A dunnock is singing from the scaffolding on the bell tower of St Botolph’s, the small square Saxon church. I walk inside, out of the wind and rain, and open the heavy inner door.

Automated lights illuminate the walls, which glow with faded red and brown paintings. The walls are covered with figures – some very faint, some clear, part-Saxon, part-Norman in style – like a large, faded Bayeux tapestry. The closer you look, the more the figures come to life. Saint George rides in gallantly on horseback, levelling his lance. Adam and Eve are tempted by a wyvern serpent.

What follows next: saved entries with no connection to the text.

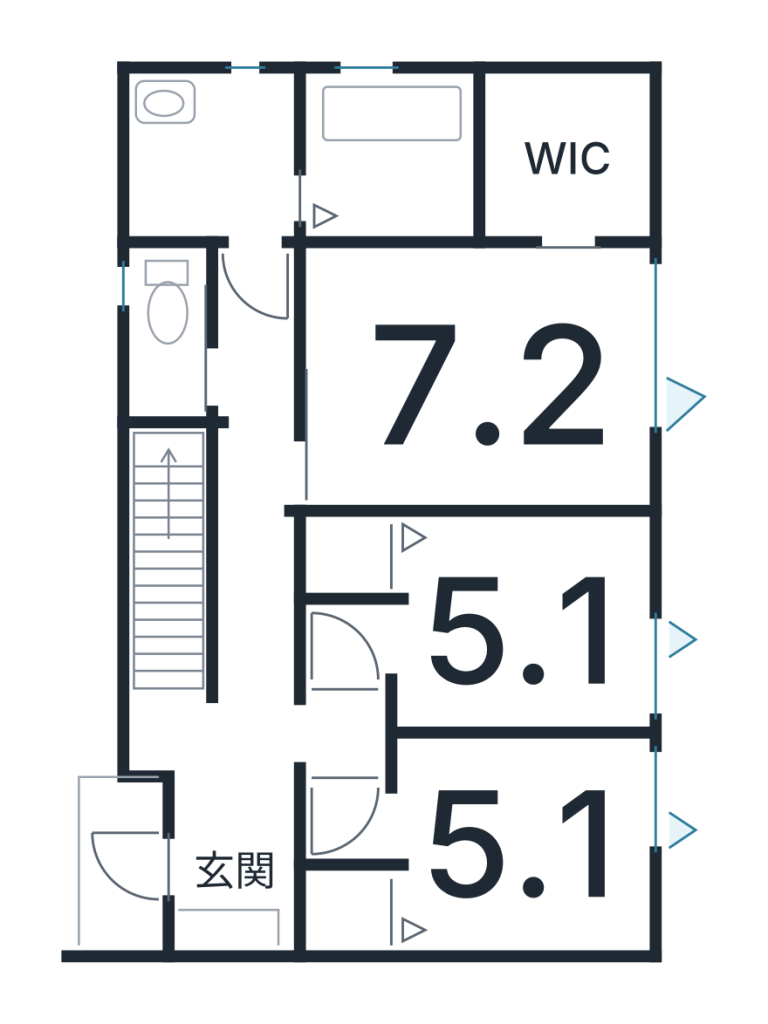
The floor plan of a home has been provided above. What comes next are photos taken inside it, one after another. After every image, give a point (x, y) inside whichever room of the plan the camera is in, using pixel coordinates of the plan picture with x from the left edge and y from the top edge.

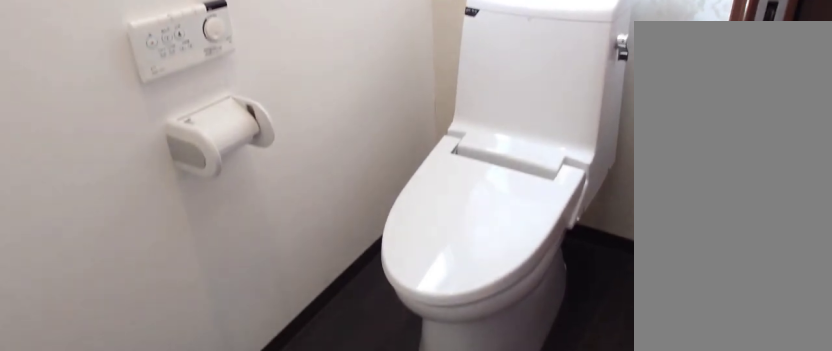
(158, 337)
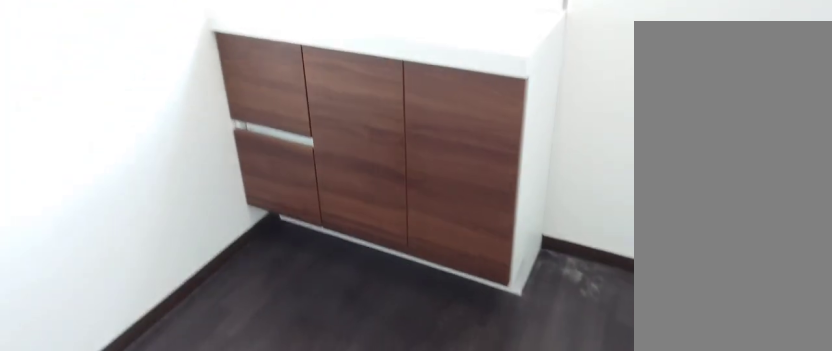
(204, 166)
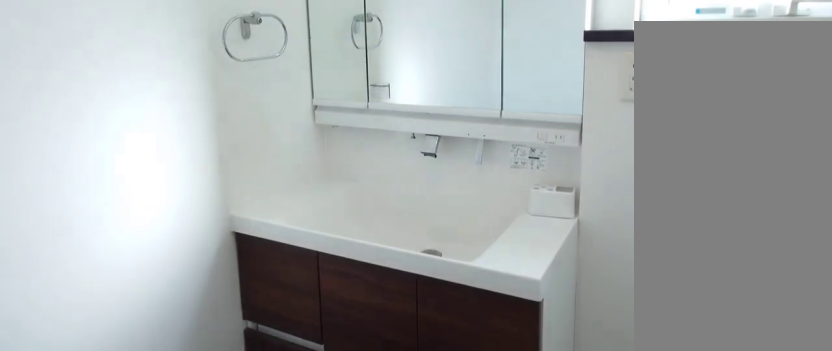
(204, 166)
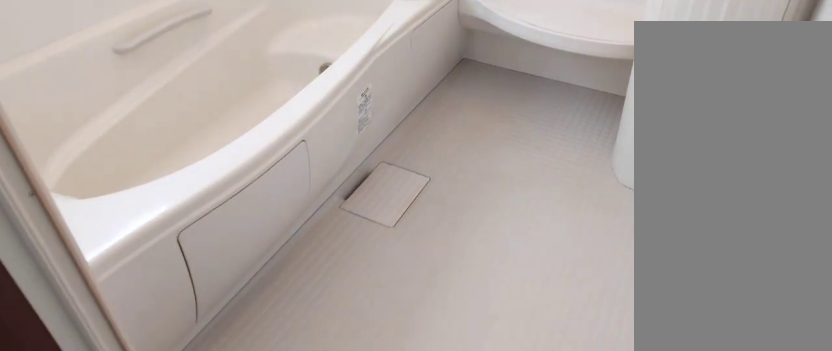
(383, 152)
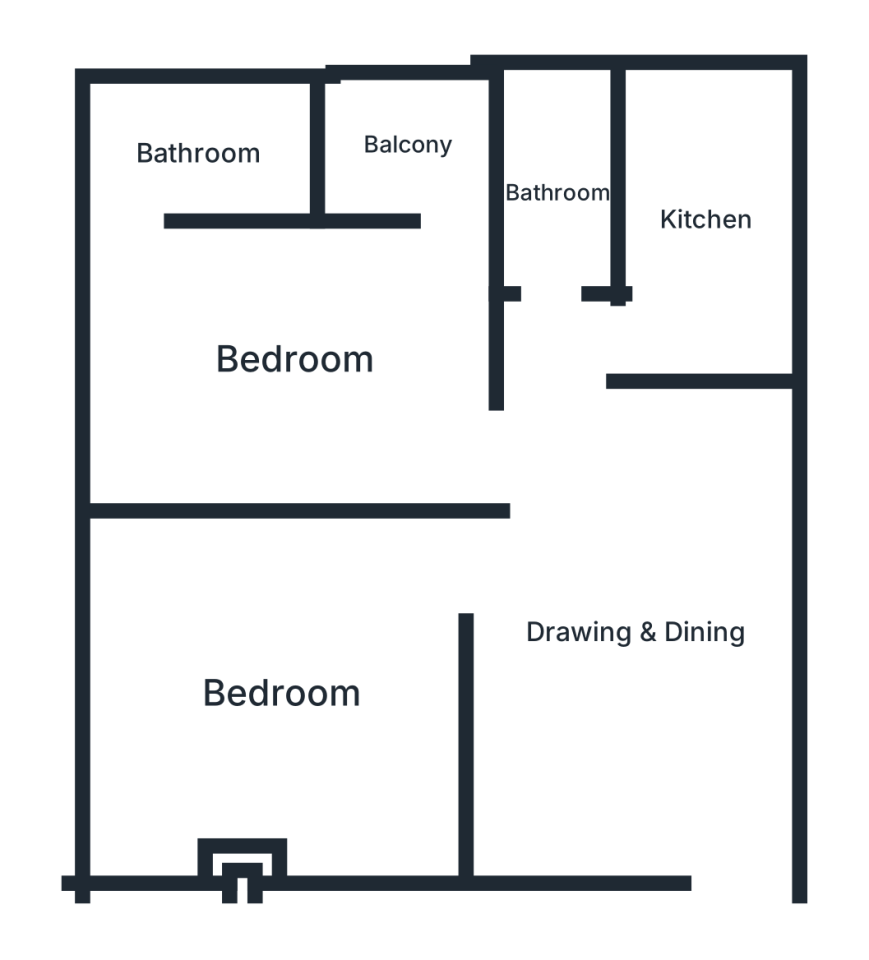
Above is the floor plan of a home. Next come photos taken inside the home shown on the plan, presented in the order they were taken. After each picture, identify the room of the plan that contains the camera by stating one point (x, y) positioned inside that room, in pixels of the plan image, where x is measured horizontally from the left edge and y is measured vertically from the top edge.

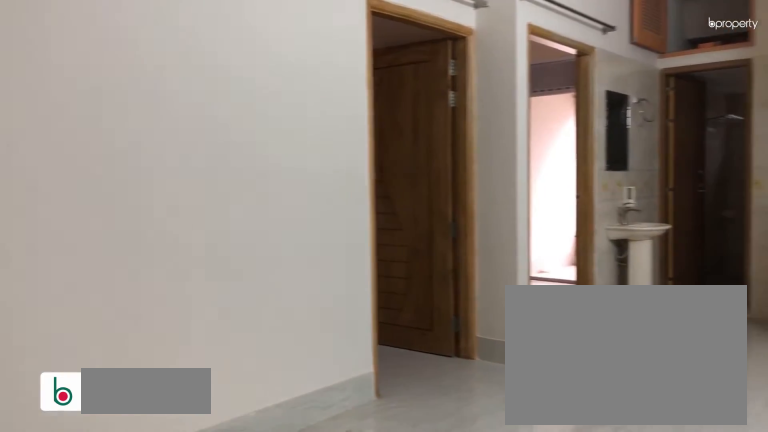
(634, 635)
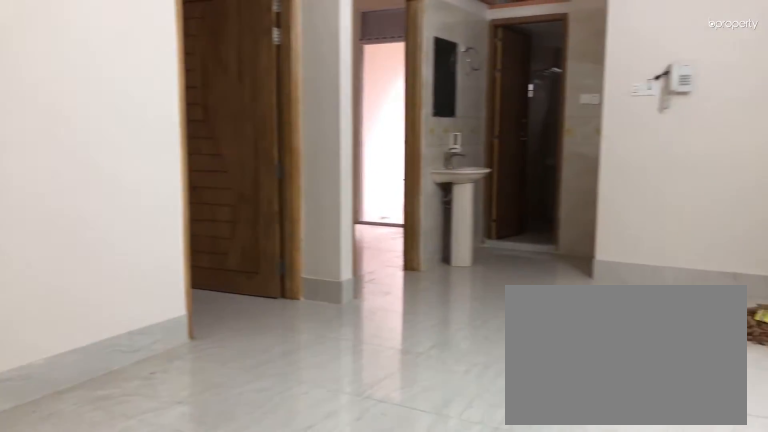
(634, 635)
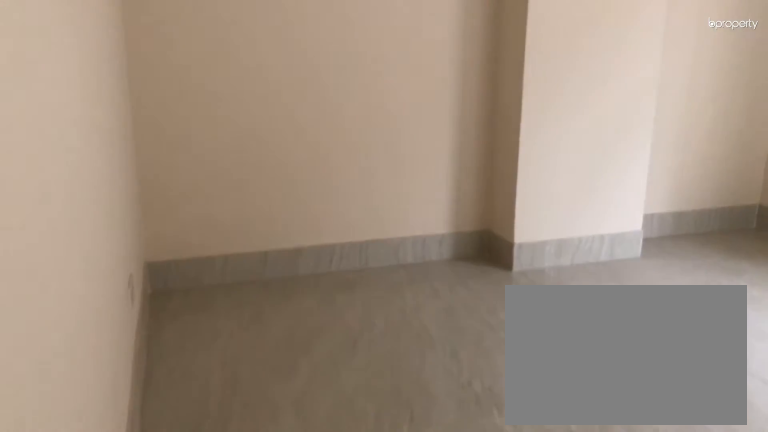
(279, 692)
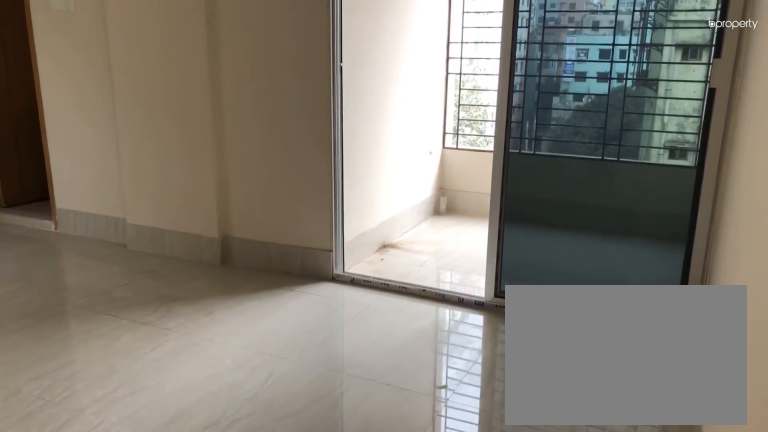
(297, 353)
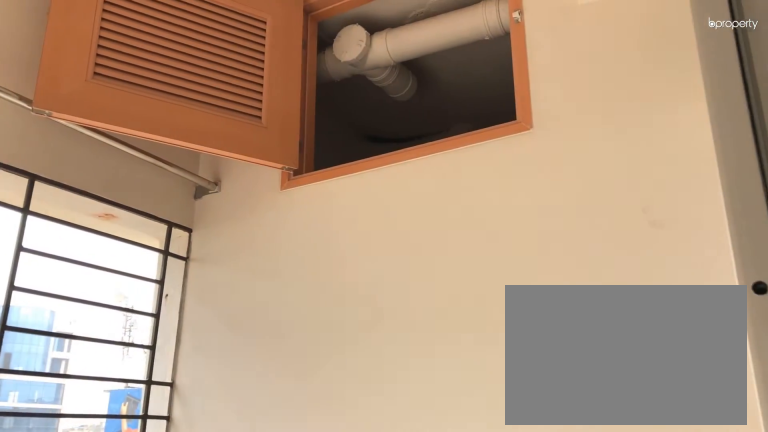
(408, 147)
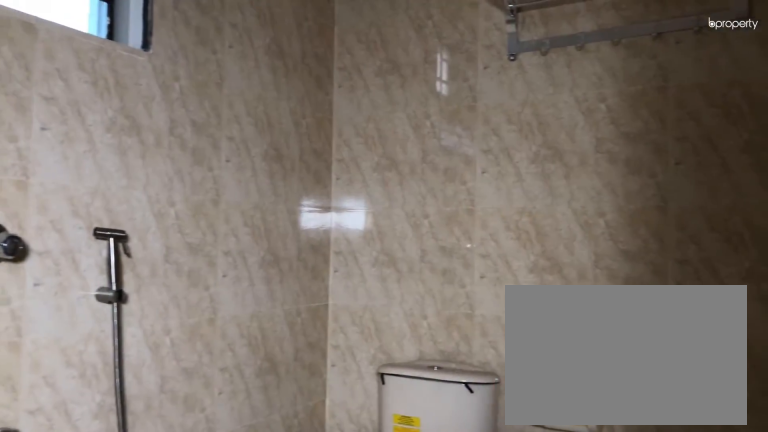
(196, 154)
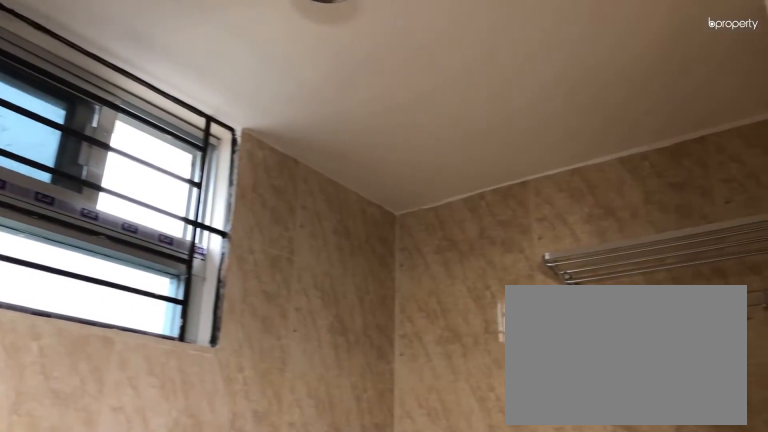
(196, 154)
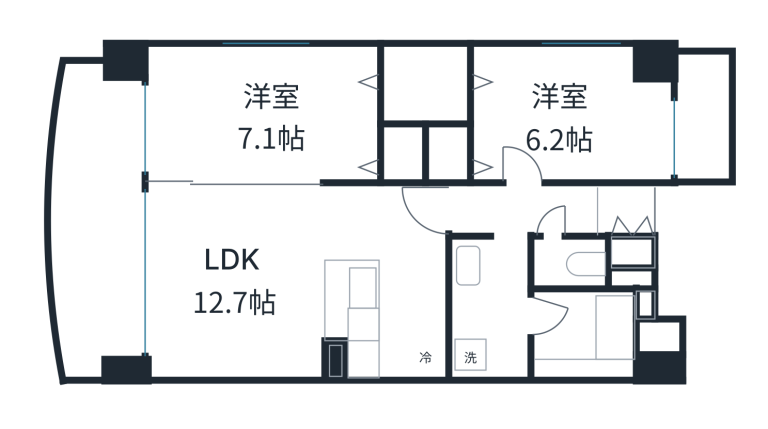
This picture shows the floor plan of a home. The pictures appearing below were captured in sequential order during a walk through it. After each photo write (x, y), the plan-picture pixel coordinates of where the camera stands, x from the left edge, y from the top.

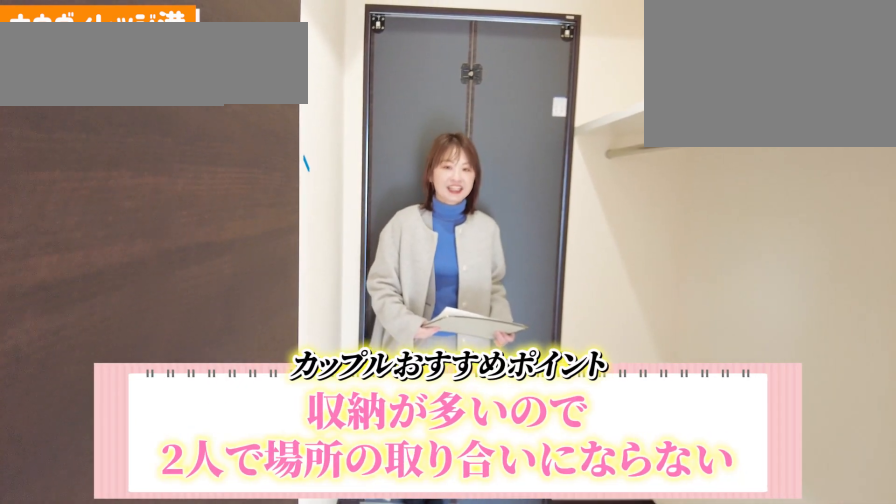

An ox and an ass watch over a child in a cradle.

The fresco cycles were probably made in about 1120, 70 years after the church was built. Similar paintings, presumably by the same artists – known as the Lewes Group after their Lewes Cluniac priory origin or patronage – can be found in other churches in Sussex, but these are the most complete.

St Botolph’s.
St Botolph’s. Photograph: Rob Yarham

Simon Watson, the church warden, explains: “We think it probably took about six months to do the paintings. The artists had with them similia – collections of pictures related to worship and sainthood – and they would then choose what to put on the walls.

“There’s a lot of red and yellow ochre, which would have been the cheap and cheerful paints, because there wouldn’t have been a lot of money for anything more glamorous.” The blue colour, possibly ground from malachite, was expensive and used sparingly for treasured details.

Perhaps the best preserved is the Annunciation – Gabriel greets Mary as a white dove descends towards her. “I do like that one,” agrees Simon. “It’s got a lovely sort of boldness of design, and there are these gorgeous blue halos, which, because there’s so little other colour, stand out more strongly.”

Back outside, I walk around the side of the freshly white-washed church to the fence that looks across the valley to the South Downs. Clouds are racing across the sky. The calls of Canada and greylag geese and wigeon rise from the flooded fields by the river Arun below.